By Bob Montgomery
Law enforcement in South Carolina would get more training in dealing with people having a mental health or substance abuse crisis under a bill that the state General Assembly could take up next year.
State Sen. Vincent Sheheen, a Camden Democrat who has made two runs for governor, pre-filed a bill on the issue this week. The proposed legislation mirrors a measure he introduced late in the Legislature’s last session that died in committee.
“We’ve got a real crisis in many of our hospitals and detention facilities where people who suffer mental health problems are dumped,” Sheheen told the Herald-Journal on Thursday.
The proposed legislation would require the S.C. Law Enforcement Training Council to create a crisis intervention training center and for every county to have at least one crisis intervention team.
The state center would oversee training of police officers and sheriff’s deputies.
“The goal is to be proactive rather than reactive,” Sheheen said. “Law enforcement intends well, but they don’t have the equipment or training to handle a situation when it’s not a criminal problem, but a mental problem.
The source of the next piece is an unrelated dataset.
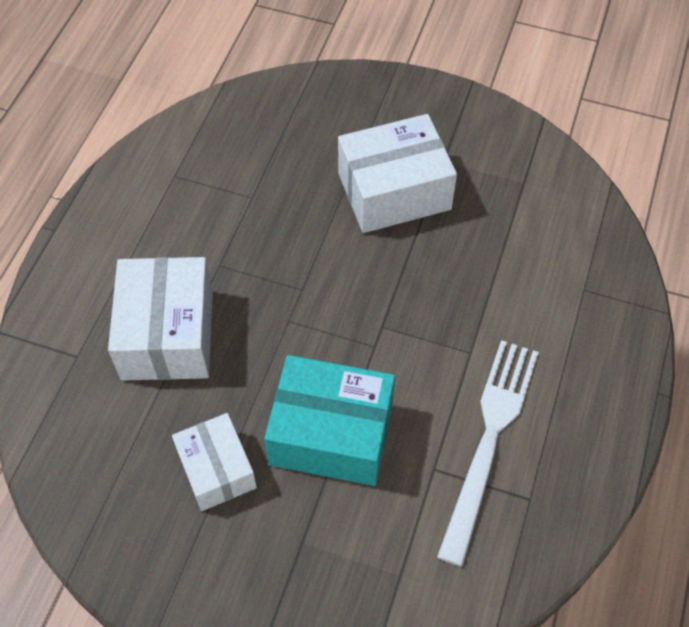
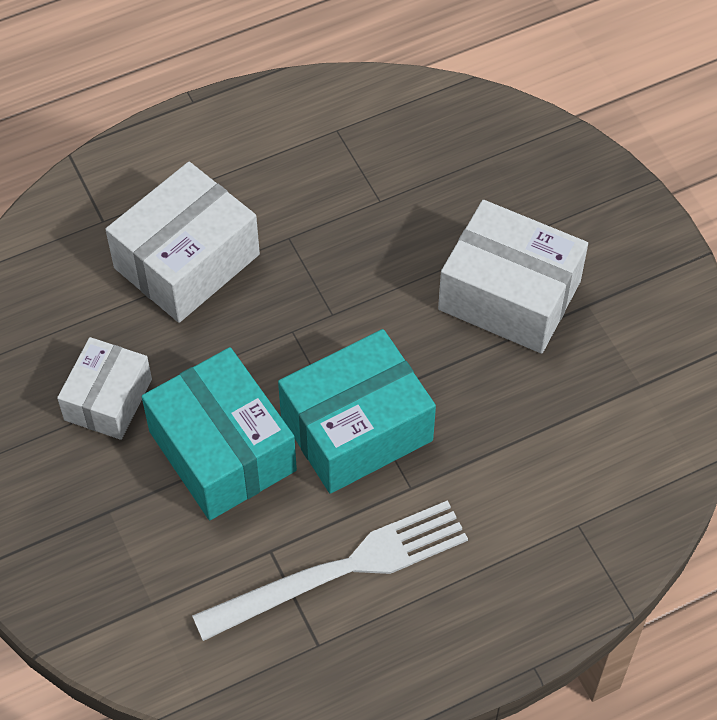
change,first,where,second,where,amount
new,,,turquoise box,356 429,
It’s not their fault.”
Mental health advocate Paton Blough of Greenville said he met several times with Sheheen as the bill was put together.
“This solves some of the policing issues … and gives people help and hope,” said Blough, a member of the National Alliance on Mental Illness. “It’s about human kindness. It’s giving officers more tools — not taking away Tasers or guns — to possibly de-escalate a situation and help the person in crisis avoid injury and maybe themselves an injury.”
Blough said the bill, if passed, would help fulfill a goal of the “Stepping Up” resolution that Spartanburg County Council approved in July.